10.24. No está el discípulo por encima del maestro, ni el siervo por encima de su amo.


10.25. Ya le basta al discípulo ser como su maestro, y al siervo como su amo. Si al dueño de la casa le han llamado Beelzebul, ¡cuánto más a sus domésticos!


10.26. No les tengáis miedo. Pues no hay nada encubierto que no haya de ser descubierto, ni oculto que no haya de saberse.


10.27. Lo que yo os digo en la oscuridad, decidlo vosotros a la luz; y lo que oís al oído, proclamadlo desde los terrados.


10.28. Y no temáis a los que matan el cuerpo, pero no pueden matar el alma; temed más bien a Aquel que puede llevar a la perdición alma y cuerpo en la gehenna.


10.29. ¿No se venden dos pajarillos por un as? Pues bien, ni uno de ellos caerá en tierra sin el consentimiento de vuestro Padre.


10.30. En cuanto a vosotros, hasta los cabellos de vuestra cabeza están todos contados.


10.31. No temáis, pues; vosotros valéis más que muchos pajarillos.


10.32. Por todo aquel que se declare por mí ante los hombres, yo también me declararé por él ante mi Padre que está en los cielos;


10.33. pero a quien me niegue ante los hombres, le negaré yo también ante mi Padre que está en los cielos.


10.34. No penséis que he venido a traer paz a la tierra. No he venido a traer paz, sino espada.

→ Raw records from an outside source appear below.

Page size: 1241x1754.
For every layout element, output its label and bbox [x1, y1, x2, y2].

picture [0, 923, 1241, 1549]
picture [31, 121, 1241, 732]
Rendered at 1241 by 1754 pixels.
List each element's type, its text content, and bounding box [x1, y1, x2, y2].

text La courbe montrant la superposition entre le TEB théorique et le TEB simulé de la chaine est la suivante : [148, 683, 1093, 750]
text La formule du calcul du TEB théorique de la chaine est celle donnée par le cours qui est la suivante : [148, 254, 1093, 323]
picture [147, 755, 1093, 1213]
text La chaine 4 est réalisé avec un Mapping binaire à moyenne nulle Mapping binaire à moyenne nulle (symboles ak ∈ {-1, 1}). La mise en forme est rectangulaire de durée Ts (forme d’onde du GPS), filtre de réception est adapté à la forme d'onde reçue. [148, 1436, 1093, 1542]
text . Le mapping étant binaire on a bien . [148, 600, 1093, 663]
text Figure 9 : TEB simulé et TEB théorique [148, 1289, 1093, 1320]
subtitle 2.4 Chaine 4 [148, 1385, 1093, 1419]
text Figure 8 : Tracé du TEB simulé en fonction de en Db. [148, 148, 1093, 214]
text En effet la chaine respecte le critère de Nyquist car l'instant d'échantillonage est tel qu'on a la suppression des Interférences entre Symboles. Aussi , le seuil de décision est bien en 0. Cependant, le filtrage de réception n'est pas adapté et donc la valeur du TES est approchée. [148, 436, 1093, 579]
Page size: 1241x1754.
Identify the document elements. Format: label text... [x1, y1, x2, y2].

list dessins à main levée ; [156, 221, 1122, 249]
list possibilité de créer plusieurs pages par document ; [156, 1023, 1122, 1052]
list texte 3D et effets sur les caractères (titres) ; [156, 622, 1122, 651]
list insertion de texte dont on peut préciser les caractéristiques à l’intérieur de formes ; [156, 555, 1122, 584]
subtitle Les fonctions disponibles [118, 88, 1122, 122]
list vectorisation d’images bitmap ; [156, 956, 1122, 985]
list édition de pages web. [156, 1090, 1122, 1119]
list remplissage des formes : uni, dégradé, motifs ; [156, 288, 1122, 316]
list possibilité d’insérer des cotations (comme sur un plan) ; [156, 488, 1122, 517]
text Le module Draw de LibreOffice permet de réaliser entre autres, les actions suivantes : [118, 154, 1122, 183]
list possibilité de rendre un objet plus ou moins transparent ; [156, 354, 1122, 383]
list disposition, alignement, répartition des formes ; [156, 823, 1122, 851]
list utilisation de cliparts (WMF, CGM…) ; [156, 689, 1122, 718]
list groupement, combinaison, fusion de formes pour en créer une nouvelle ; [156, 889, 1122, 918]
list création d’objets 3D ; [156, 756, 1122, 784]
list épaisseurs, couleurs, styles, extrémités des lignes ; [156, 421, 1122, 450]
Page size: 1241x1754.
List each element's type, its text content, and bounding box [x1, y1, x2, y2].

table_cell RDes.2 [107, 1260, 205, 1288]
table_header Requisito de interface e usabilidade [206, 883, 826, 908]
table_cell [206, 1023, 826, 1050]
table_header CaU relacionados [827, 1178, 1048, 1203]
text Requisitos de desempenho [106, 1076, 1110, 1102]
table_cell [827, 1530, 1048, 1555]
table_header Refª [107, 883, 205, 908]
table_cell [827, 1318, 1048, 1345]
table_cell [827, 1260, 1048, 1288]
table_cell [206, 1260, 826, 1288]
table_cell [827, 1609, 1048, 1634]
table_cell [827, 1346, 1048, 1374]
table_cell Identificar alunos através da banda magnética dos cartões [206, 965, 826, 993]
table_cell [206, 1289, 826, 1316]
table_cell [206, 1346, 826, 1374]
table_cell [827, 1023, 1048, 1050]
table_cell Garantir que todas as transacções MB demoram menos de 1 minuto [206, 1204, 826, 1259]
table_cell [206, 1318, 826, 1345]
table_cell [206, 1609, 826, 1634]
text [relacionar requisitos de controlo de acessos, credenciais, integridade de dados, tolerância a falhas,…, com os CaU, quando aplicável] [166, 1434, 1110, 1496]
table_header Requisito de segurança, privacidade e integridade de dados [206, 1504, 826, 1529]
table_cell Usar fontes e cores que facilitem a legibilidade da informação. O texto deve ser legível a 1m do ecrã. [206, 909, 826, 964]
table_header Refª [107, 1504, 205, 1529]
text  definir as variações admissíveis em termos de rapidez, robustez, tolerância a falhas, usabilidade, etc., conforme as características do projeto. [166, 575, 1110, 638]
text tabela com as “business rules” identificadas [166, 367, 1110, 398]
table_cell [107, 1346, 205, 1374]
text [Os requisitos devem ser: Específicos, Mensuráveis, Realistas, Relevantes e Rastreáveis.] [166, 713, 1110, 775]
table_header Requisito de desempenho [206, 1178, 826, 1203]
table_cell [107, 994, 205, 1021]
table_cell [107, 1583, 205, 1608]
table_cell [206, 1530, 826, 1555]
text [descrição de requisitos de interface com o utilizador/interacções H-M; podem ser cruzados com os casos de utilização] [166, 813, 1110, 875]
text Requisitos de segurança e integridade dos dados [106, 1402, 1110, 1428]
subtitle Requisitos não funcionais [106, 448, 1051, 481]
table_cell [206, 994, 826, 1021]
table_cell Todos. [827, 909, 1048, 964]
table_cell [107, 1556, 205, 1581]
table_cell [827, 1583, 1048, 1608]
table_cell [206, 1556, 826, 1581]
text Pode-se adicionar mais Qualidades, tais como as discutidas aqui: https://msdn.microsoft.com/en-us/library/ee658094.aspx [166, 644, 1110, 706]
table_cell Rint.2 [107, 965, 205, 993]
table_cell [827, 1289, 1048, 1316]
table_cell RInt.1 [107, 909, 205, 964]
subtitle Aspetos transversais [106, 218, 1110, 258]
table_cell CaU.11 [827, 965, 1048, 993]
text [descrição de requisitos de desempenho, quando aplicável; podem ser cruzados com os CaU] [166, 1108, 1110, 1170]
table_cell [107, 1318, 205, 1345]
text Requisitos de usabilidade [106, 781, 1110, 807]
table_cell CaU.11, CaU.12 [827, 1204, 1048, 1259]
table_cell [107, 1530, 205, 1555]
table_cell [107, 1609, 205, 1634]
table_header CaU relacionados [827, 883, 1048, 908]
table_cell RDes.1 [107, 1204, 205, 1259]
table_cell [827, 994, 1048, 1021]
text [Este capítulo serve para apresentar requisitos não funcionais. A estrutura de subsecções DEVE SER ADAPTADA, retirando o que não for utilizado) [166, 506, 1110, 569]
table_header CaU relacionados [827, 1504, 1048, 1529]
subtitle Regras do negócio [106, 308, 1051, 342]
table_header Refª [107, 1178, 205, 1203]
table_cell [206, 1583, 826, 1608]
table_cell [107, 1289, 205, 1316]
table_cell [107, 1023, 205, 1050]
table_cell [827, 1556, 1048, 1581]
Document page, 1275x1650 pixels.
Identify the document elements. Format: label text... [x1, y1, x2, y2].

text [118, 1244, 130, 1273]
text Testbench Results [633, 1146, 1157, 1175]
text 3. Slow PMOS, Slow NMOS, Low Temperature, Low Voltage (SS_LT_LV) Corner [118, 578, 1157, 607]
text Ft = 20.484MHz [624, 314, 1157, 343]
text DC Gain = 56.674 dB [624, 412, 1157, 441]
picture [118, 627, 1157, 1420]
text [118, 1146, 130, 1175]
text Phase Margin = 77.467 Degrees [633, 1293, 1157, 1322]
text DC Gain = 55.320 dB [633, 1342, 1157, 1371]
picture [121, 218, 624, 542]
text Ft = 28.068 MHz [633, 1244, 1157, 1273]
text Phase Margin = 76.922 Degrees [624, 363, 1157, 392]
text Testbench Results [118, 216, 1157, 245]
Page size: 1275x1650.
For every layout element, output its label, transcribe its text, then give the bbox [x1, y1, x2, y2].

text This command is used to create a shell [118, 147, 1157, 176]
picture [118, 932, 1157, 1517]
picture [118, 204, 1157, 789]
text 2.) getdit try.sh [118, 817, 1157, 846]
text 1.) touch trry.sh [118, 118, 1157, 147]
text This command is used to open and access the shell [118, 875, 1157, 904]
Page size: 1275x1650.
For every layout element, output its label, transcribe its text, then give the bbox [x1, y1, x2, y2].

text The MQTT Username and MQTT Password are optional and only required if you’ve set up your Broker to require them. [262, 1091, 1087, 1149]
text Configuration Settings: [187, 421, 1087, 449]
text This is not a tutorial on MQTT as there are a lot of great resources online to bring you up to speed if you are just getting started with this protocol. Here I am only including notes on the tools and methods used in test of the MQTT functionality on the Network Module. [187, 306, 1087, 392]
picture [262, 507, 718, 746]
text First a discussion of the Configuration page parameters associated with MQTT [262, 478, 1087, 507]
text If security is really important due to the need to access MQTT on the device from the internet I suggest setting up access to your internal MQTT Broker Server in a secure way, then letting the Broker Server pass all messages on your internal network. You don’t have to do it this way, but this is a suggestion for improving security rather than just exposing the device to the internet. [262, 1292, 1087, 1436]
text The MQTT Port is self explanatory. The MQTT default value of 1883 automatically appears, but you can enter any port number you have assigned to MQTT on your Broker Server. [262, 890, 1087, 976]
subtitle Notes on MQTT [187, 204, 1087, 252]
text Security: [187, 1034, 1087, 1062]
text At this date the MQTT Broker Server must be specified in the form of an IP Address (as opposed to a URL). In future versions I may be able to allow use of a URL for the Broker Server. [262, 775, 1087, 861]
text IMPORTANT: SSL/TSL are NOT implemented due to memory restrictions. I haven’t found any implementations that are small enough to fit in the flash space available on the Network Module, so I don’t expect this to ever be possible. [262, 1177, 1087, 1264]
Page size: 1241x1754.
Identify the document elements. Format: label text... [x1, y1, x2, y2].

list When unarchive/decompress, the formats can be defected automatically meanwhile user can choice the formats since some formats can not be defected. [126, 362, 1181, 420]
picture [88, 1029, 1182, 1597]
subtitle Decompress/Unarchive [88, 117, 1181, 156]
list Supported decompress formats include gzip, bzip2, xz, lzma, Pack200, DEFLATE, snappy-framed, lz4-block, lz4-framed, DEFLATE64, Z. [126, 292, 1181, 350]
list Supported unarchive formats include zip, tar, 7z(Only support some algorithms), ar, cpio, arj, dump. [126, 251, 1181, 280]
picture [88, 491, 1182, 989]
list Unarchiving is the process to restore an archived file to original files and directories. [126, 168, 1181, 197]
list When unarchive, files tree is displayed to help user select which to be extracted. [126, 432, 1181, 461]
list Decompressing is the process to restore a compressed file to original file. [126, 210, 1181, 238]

10.35. Sí, he venido a enfrentar al hombre con su padre, a la hija con su madre, a la nuera con su suegra;


10.36. y enemigos de cada cual serán los que conviven con él.


10.37. El que ama a su padre o a su madre más que a mí, no es digno de mí; el que ama a su hijo o a su hija más que a mí, no es digno de mí.


10.38. El que no toma su cruz y me sigue detrás no es digno de mí.


10.39. El que encuentre su vida, la perderá; y el que pierda su vida por mí, la encontrará.


10.40. Quien a vosotros recibe, a mí me recibe, y quien me recibe a mí, recibe a Aquel que me ha enviado.


10.41. Quien reciba a un profeta por ser profeta, recompensa de profeta recibirá, y quien reciba a un justo por ser justo, recompensa de justo recibirá.


10.42. Y todo aquel que dé de beber tan sólo un vaso de agua fresca a uno de estos pequeños, por ser discípulo, os aseguro que no perderá su recompensa.